• **What the task asks**:
Say how many lines in this listing include the word "pixels", with no other words in the reply.

• **Excerpted records**:
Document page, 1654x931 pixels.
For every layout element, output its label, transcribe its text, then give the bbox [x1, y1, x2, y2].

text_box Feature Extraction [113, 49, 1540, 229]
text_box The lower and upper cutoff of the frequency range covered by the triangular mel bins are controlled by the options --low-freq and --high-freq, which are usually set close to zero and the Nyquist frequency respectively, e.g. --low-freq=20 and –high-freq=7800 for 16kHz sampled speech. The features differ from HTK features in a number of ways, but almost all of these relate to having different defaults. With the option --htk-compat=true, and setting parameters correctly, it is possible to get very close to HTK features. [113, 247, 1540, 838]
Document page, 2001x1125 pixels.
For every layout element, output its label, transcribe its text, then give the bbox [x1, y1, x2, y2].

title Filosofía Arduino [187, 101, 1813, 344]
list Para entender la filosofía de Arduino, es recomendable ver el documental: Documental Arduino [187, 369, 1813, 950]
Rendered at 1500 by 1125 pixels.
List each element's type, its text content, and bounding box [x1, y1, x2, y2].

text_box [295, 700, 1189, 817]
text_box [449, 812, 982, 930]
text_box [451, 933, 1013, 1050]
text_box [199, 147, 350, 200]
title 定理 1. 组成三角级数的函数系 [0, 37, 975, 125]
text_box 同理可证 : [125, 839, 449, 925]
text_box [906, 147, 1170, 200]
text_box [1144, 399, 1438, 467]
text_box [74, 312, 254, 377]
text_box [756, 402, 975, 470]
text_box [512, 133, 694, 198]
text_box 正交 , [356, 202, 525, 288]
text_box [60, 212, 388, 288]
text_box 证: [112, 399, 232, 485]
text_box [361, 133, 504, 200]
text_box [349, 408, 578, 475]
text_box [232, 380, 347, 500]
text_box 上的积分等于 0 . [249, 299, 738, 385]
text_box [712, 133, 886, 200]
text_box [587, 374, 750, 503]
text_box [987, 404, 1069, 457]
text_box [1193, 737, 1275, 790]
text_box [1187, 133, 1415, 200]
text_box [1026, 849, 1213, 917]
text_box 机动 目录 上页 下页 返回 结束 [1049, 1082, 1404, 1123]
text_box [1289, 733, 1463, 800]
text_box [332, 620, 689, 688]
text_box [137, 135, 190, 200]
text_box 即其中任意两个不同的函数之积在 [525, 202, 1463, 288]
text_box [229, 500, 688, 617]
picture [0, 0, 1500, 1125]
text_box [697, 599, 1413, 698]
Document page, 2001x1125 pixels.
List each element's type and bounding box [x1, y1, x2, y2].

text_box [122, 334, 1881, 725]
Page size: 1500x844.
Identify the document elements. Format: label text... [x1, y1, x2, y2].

• **Solution**:
4